PP – Apesar da celebração dos vossos 20 anos de carreira não estar explícita em “Regresso ao Futuro”, suponho que queiram comemoral tal marco. Que novidades alusivas a esta meta podemos esperar dos Mind da Gap?
A – A ideia é, entre outras coisas, fazer uma box e tentar reunir algum material inédito, seja em vídeo ou audio. Está na mesa a edição de um vinil, mas não se sabe se é de algum conjunto de músicas, se é de algum álbum em especial, se do último… Ainda não está definido. O ideal para nós seria celebrar os 20 anos a tocar muito. Não somos aqueles artistas de topo, mas também não estamos em saldos. Estamos numa localização um pouco delicada. Mas seria fixe aproveitar esta celebração dos 20 anos para fazer um espetáculo dedicado à temática, uma espécie de antologia, transportá-lo para a estrada e dar muitos concertos.
PP – Um documentário sobre os Mind da Gap seria interessante, não?
A – Sim, seria engraçado. Se fosse algo bem filmado e bem produzido, seria interessante - não algo feito por um amigo com uma câmara de filmar casamentos. Até seria fixe termos um patrocínio do Ministério da Cultura ou assim [risos].
P – Acho que, se alguém quisesse fazer isso, já ia ter pelo menos várias fases para documentar e coisas diferentes para mostrar. É uma ideia engraçada, mas é algo que não nos passa pela cabeça no dia-a-dia. Não pensamos nisso.
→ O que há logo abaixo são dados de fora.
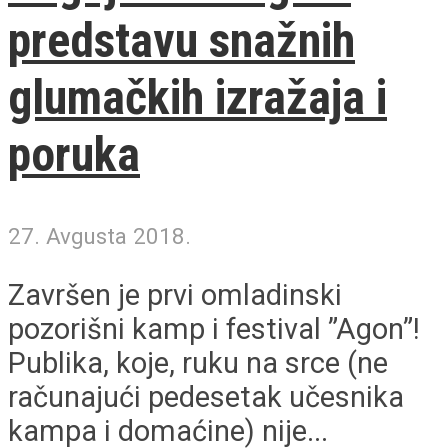
predstavu snažnih
glumačkih izražaja i
poruka
27. Avgusta 2018.
Završen je prvi omladinski
pozorišni kamp i festival ”Agon”!
Publika, koje, ruku na srce (ne
računajući pedesetak učesnika
kampa i domaćine) nije...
Pensamos em fazer música, gravar álbuns e dar concertos. Este ano é que vamos tomar consciência que já se passaram, efetivamente, 20 anos.
PP – O Ace já teve oportunidade de se expressar a solo, através do álbum “IntensaMENTE”. Há outros projetos a solo no seio do grupo em vias de edição? Talvez do Presto?
P – Não sei. Sempre gostei de fazer música com eles. Foi com eles que comecei e foi com eles que aprendi. Nunca levei muito a sério o tentar fazer algo a solo. Até porque, fora da música, disperso as minhas energias para outras atividades, nomeadamente o design gráfico e, mais recentemente, o trabalho com bicicletas. Não quer dizer, no entanto, que esteja fora da equação fazer algo a solo.
PP – Teremos mais 20 anos de Mind Da Gap?
A – Se tivermos os três vivos daqui a 20 anos, espero que sim! Podemos sempre fazer um concerto de celebração dos 40 anos… Agora está na moda as pessoas reunirem-se para festejarem décadas de uma carreira que não existiu. Podemos sempre fazer isso. É engraçado pensar nisso, é curioso. Se calhar, se tivéssemos parado no “Edição Ilimitada”, ou antes disso, agora dávamos concertos de 20 anos de carreira e tínhamos salas cheias. E isto acaba por ter também a ver com aquilo que falámos há pouco, dos portugueses viverem sempre agarrados ao passado. Mas adiante. Espero que sim, que tenhamos mais 20 anos de Mind Da Gap. Quanto mais não seja para fazermos um concerto para meia dúzia de gatos pingados e curtirmos a nossa cena, velhinhos e em cadeiras de rodas.